◆ What you have to do: The required answer is the run of lines from the one holding "Lab 6 and 8 Assinments, owner: Éric" to the end of the data below, copied exactly and free of pictures.

◆ ◆ ◆ ◆ ◆

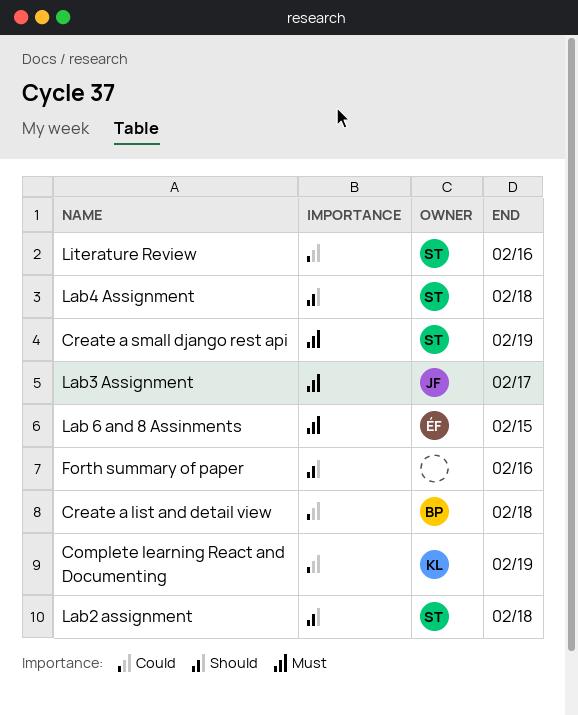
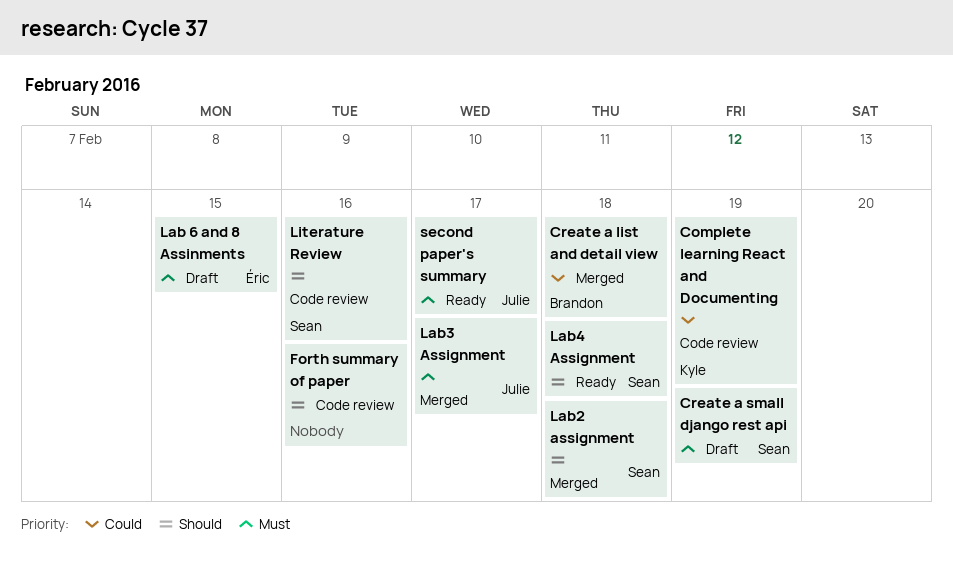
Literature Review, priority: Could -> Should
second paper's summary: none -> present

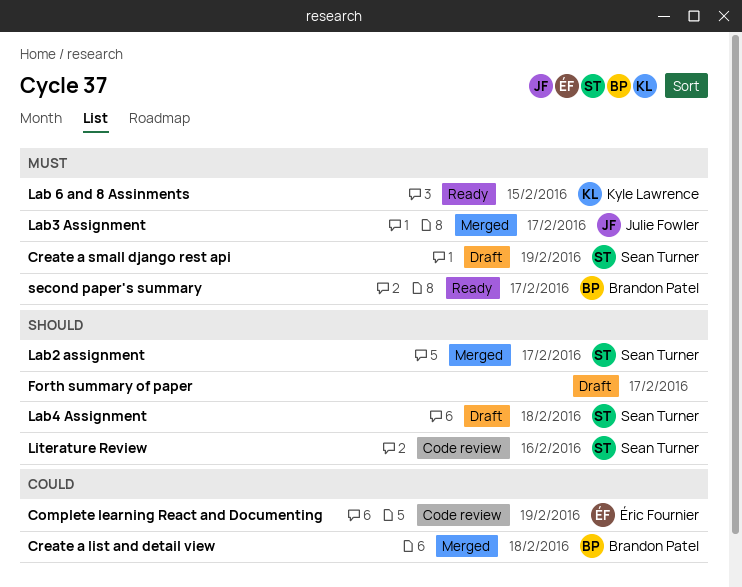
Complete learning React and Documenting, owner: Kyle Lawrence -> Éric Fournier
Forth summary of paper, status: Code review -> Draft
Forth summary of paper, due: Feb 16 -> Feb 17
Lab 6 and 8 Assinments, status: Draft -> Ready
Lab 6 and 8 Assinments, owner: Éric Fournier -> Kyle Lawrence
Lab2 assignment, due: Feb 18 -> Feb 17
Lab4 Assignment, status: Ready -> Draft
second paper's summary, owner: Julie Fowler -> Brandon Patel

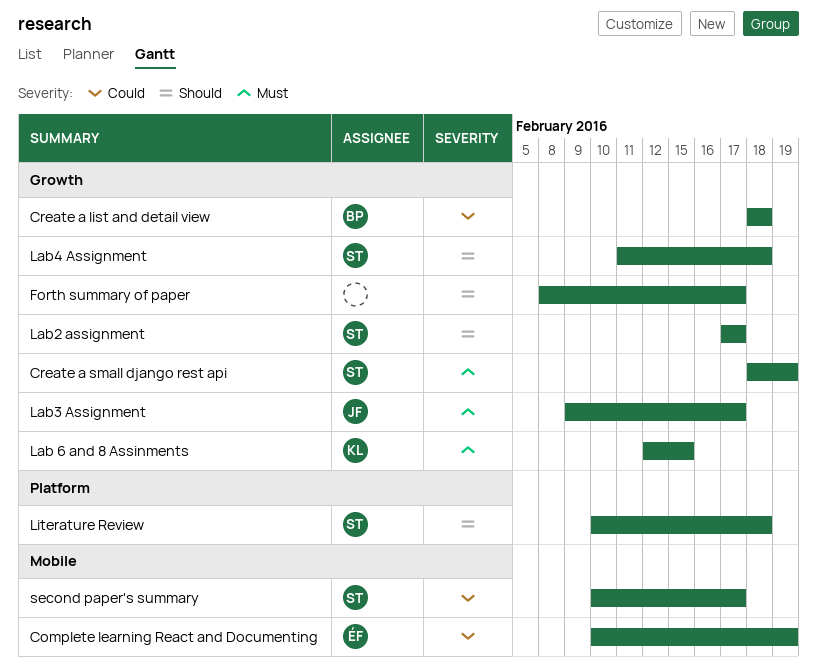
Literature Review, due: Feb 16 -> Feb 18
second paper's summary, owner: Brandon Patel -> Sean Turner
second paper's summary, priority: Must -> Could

◆ ◆ ◆ ◆ ◆

◆ Task result:
Lab 6 and 8 Assinments, owner: Éric Fournier -> Kyle Lawrence
Lab2 assignment, due: Feb 18 -> Feb 17
Lab4 Assignment, status: Ready -> Draft
second paper's summary, owner: Julie Fowler -> Brandon Patel

Literature Review, due: Feb 16 -> Feb 18
second paper's summary, owner: Brandon Patel -> Sean Turner
second paper's summary, priority: Must -> Could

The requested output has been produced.